変形性股関節症

 主な症状は、起立・歩行時の脚のつけ根の痛みです。症状が進むと変形が生じ、股関節の動きも制限され、靴下が履きにくくなったり、足の爪切りがやりにくくなったり、和式トイレの使用が困難になります。変形がさらに進行し末期状態になると、脚のつけ根が伸びなくなり、膝頭が外を向くようになり、左右の脚の長さも違ってきます。

 患者さんの多くは女性ですが、原因は先天性股関節脱臼の後遺症や股関節の形成不全(股関節の骨盤側の受け皿が小さくて浅い)といった子供の時の病気や発育障害が主なもので、変形性股関節症全体の80%と言われています。親戚、親兄弟に先天性股関節脱臼や股関節疾患の患者さんがいる場合には、股関節の形成不全の可能性があります。

* _課題の指示_
a - 変形性股関節症の本文にある次の一文を英語に訳してください。「変形がさらに進行し末期状態になると、脚のつけ根が伸びなくなり、膝頭が外を向くようになり、左右の脚の長さも違ってきます。」
b - 変形性股関節症についての本文を、最後の一文に続けて書き進めてください。
資料は今回の作業では使用しません。

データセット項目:

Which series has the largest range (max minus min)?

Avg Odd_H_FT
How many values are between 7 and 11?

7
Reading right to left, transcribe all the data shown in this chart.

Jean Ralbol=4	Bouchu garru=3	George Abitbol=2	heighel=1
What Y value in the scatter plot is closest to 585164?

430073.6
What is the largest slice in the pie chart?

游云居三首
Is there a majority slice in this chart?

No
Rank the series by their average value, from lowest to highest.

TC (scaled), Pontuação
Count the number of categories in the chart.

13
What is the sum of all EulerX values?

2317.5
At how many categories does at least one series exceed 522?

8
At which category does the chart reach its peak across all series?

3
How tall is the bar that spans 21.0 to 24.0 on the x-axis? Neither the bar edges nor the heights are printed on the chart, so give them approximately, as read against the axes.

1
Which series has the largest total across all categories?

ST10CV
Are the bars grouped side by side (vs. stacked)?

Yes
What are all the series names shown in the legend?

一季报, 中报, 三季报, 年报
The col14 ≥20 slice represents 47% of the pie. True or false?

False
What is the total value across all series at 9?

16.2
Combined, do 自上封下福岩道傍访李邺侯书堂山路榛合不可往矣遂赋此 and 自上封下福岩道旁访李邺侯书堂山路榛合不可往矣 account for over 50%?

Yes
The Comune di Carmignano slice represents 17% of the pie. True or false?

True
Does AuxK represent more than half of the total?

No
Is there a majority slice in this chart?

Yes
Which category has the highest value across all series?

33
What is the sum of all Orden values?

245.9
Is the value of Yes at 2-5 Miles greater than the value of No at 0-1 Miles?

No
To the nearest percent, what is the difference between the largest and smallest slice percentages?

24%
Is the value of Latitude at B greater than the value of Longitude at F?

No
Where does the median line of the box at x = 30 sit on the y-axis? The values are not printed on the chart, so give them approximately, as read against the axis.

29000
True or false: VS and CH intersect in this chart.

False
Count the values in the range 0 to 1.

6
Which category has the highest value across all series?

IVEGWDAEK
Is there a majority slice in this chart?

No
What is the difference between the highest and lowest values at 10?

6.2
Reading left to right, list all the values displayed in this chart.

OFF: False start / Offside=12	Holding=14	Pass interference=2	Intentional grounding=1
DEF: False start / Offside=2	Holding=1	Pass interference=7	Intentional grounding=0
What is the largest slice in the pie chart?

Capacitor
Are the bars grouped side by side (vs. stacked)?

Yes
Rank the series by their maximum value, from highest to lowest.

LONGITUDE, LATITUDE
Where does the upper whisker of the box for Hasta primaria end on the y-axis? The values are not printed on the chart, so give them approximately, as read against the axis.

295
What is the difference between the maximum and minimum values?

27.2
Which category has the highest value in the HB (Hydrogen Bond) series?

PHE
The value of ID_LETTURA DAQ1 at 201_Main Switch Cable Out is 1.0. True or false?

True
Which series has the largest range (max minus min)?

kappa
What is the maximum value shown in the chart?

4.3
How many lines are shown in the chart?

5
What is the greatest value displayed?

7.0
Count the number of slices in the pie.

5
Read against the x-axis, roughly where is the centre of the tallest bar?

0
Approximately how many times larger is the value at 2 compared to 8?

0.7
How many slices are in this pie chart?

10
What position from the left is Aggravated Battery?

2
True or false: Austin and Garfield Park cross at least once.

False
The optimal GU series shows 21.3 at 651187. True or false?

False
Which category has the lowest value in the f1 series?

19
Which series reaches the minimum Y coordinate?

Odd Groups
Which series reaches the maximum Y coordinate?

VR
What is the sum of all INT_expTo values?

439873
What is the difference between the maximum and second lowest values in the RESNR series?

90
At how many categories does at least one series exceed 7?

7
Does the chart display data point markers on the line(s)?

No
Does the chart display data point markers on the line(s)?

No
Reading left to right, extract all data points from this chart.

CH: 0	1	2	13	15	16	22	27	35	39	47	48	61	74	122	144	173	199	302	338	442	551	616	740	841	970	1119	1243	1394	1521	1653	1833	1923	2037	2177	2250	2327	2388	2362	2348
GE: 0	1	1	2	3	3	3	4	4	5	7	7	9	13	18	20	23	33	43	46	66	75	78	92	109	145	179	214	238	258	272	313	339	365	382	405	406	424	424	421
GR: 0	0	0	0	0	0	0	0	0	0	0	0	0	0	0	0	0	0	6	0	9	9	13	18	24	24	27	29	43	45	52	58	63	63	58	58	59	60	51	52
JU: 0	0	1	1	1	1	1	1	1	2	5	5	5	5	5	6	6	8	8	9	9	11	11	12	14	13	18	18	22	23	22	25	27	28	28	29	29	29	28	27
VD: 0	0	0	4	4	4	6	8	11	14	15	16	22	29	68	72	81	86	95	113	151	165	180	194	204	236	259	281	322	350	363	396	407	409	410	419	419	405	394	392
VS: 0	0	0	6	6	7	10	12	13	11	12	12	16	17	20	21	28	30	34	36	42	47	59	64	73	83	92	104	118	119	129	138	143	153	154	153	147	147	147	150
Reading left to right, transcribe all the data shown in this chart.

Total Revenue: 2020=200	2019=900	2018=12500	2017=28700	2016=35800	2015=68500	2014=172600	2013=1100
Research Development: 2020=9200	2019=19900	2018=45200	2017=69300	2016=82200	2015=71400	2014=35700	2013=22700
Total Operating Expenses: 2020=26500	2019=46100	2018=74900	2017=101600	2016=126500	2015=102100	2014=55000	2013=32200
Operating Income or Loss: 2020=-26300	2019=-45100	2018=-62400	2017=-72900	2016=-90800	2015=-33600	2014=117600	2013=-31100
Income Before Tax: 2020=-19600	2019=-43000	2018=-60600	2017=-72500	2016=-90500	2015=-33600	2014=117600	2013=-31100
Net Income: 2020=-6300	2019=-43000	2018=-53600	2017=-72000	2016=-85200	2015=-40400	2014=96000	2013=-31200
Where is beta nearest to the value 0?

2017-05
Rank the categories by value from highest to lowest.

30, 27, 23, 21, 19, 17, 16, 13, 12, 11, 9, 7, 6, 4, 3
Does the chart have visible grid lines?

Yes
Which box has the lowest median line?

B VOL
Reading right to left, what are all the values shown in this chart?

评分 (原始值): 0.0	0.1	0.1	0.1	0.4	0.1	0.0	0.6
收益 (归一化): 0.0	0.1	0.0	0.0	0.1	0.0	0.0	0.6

* _解答例_
a - When the deformity progresses further and reaches the end stage, the base of the leg can no longer be extended, the kneecap comes to face outward, and the left and right legs also come to differ in length.

b -
 予防としては、近親者に股関節疾患の患者さんがいる場合には、まず整形外科で診てもらう必要があります。日常生活では、体重の増加に十分注意しダイエットを心掛け、杖を使用します。運動療法としては、水中歩行や水泳などで臀部周囲の筋力増強を行います。運動療法はその他の方法もありますが、運動療法はどうしても痛みを誘発してしまう可能性がありますので、慎重に始めて徐々に強度を高めていくことがポイントです。

 治療としては、痛みが強い場合は消炎鎮痛剤の内服や外用薬が有効です。股関節の状態にもよりますが、股関節の形成術や、変形が高度な場合には人工関節の手術を行うこともあります。

 早期診断、早期治療が基本ですから、股関節が気になる方は、なるべく早めに整形外科を受診してください。